Mara and Giulia, instead, were raised by Anna after their mother’s death. Anna, indeed, married the widower, namely the father of Mara and Giulia. The time passes away and these characters take different paths. Mara lives in Rome, Giulia, married to Pasquale, lives in Sicily, precisely in Pedrara, a little country that lies on the slopes of Etna, but when aunt Anna gets sick, everybody rushes to her bedside. Among all these relatives, there is also Luigi, the real son of Anna, who, however, seems to love his grandson Bede more than him.

This confused and complex relationships among the relatives of aunt Anna form the real plot of the book. What could apparently be a tale of nurturing, loves and caring, turns soon out like a story of deception, betrayal and inner misery. While aunt Anna is about to die, her relatives prompt to seek an ancient treasure that Anna hid in the manor in Sicily.

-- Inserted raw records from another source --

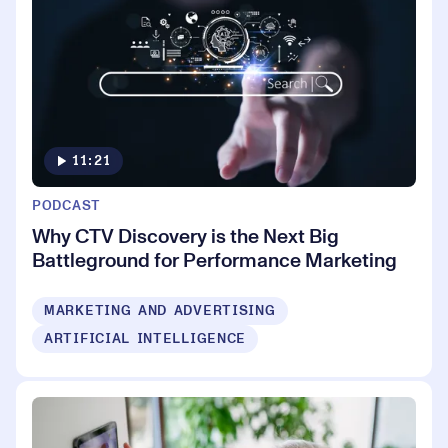
11:21
PODCAST
Why CTV Discovery is the Next Big
Battleground for Performance Marketing
MARKETING AND ADVERTISING
ARTIFICIAL INTELLIGENCE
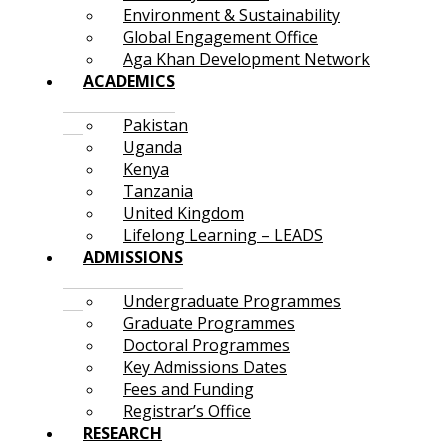
Environment & Sustainability
Global Engagement Office
Aga Khan Development Network
ACADEMICS
Pakistan
Uganda
Kenya
Tanzania
United Kingdom
Lifelong Learning – LEADS
ADMISSIONS
Undergraduate Programmes
Graduate Programmes
Doctoral Programmes
Key Admissions Dates
Fees and Funding
Registrar’s Office
RESEARCH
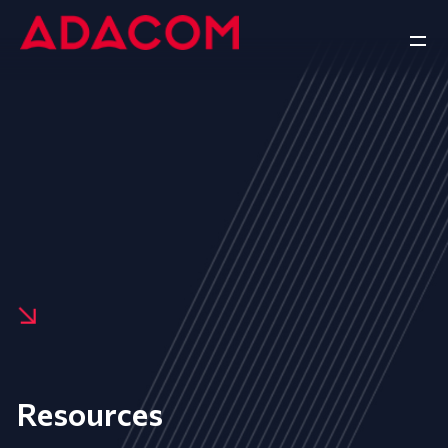
Resources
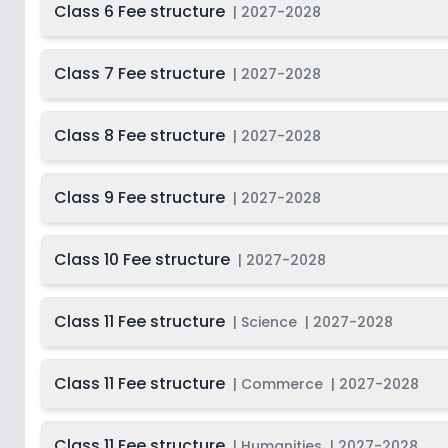
Class 6 Fee structure
|
2027-2028
Class 7 Fee structure
|
2027-2028
Class 8 Fee structure
|
2027-2028
Class 9 Fee structure
|
2027-2028
Class 10 Fee structure
|
2027-2028
Class 11 Fee structure
|
Science
|
2027-2028
Class 11 Fee structure
|
Commerce
|
2027-2028
Class 11 Fee structure
|
Humanities
|
2027-2028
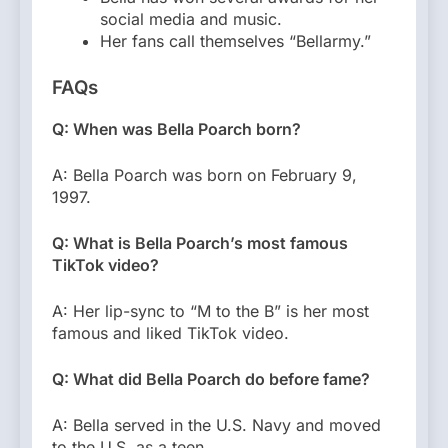
social media and music.
Her fans call themselves “Bellarmy.”
FAQs
Q: When was Bella Poarch born?
A: Bella Poarch was born on February 9,
1997.
Q: What is Bella Poarch’s most famous
TikTok video?
A: Her lip-sync to “M to the B” is her most
famous and liked TikTok video.
Q: What did Bella Poarch do before fame?
A: Bella served in the U.S. Navy and moved
to the U.S. as a teen.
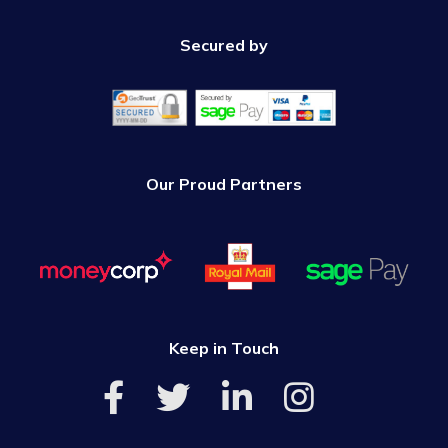
Secured by
Our Proud Partners
Keep in Touch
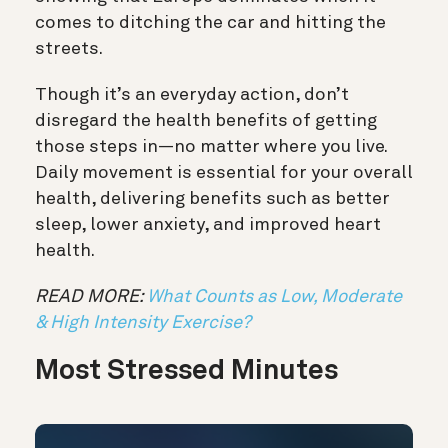
comes to ditching the car and hitting the
streets.
Though it’s an everyday action, don’t
disregard the health benefits of getting
those steps in—no matter where you live.
Daily movement is essential for your overall
health, delivering benefits such as better
sleep, lower anxiety, and improved heart
health.
READ MORE:
What Counts as Low, Moderate
& High Intensity Exercise?
Most Stressed Minutes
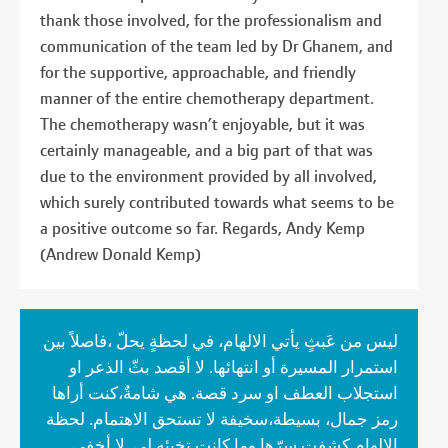
thank those involved, for the professionalism and
communication of the team led by Dr Ghanem, and
for the supportive, approachable, and friendly
manner of the entire chemotherapy department.
The chemotherapy wasn’t enjoyable, but it was
certainly manageable, and a big part of that was
due to the environment provided by all involved,
which surely contributed towards what seems to be
a positive outcome so far. Regards, Andy Kemp
(Andrew Donald Kemp)
ليس من عَبثٍ يأتي الالهام، في لحظةٍ يحلّ ،فاصلاً بين
استمرار المسيرة أو انتهائها. لا أقصد بثّ الذعر او
استجلاب العطف او سرد قصة. هي شامةٌ،كنت أراها
رمز جمال، بسيطة،سخيفة لا تستحق الاهتمام. لحظة
الإلهام كشفت سرّها وما كانت تخبئه لي. لا أخفي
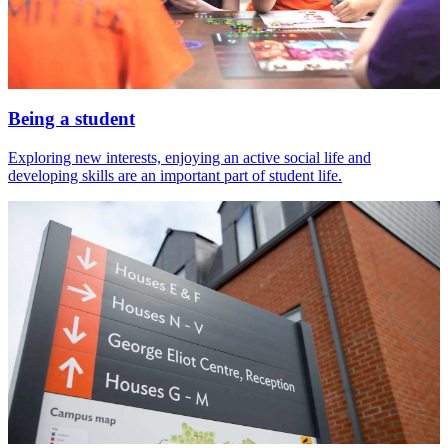
Being a student
Exploring new interests, enjoying an active social life and
developing skills are an important part of student life.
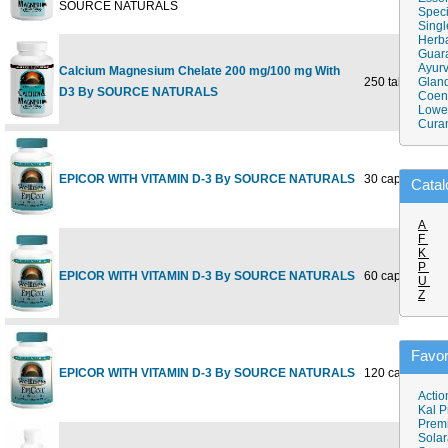
SOURCE NATURALS
Speci
Singl
Herba
Guar
Ayurv
Calcium Magnesium Chelate 200 mg/100 mg With
250 tabs
Gland
D3 By SOURCE NATURALS
Coen
Lower
Cura
EPICOR WITH VITAMIN D-3 By SOURCE NATURALS
30 capsules
Catal
A
F
K
P
EPICOR WITH VITAMIN D-3 By SOURCE NATURALS
60 capsules
U
Z
Favor
EPICOR WITH VITAMIN D-3 By SOURCE NATURALS
120 capsules
Actio
Kal P
Prem
Solar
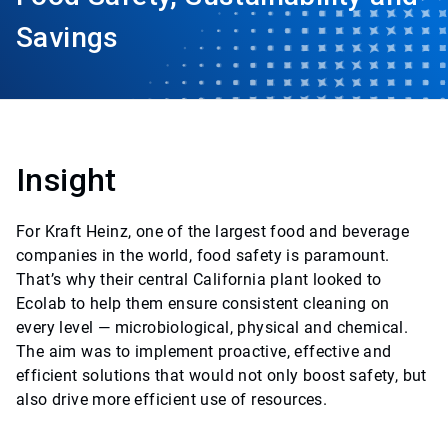
Savings
Insight
For Kraft Heinz, one of the largest food and beverage
companies in the world, food safety is paramount.
That’s why their central California plant looked to
Ecolab to help them ensure consistent cleaning on
every level — microbiological, physical and chemical.
The aim was to implement proactive, effective and
efficient solutions that would not only boost safety, but
also drive more efficient use of resources.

To understand better this book, I translated an excerpt of the Italian review reported on the cover of the book published by Feltrinelli: “Like water in the soft limestone, these relatives dig into the past, seek inside the lockers, confess shameful secrets and want, all together, never owned treasures and unsaid truths. Between the shadows of the day and the night gleams, in the book it is also highlighted the interference with the local nobles, dirty deals and, above all, indomitable lusts. With this book, and thanks to an awesome imagination, the author focuses an underground world that shows with a thrill, faults, ambitions and deliverance desire of the complex universe of household”.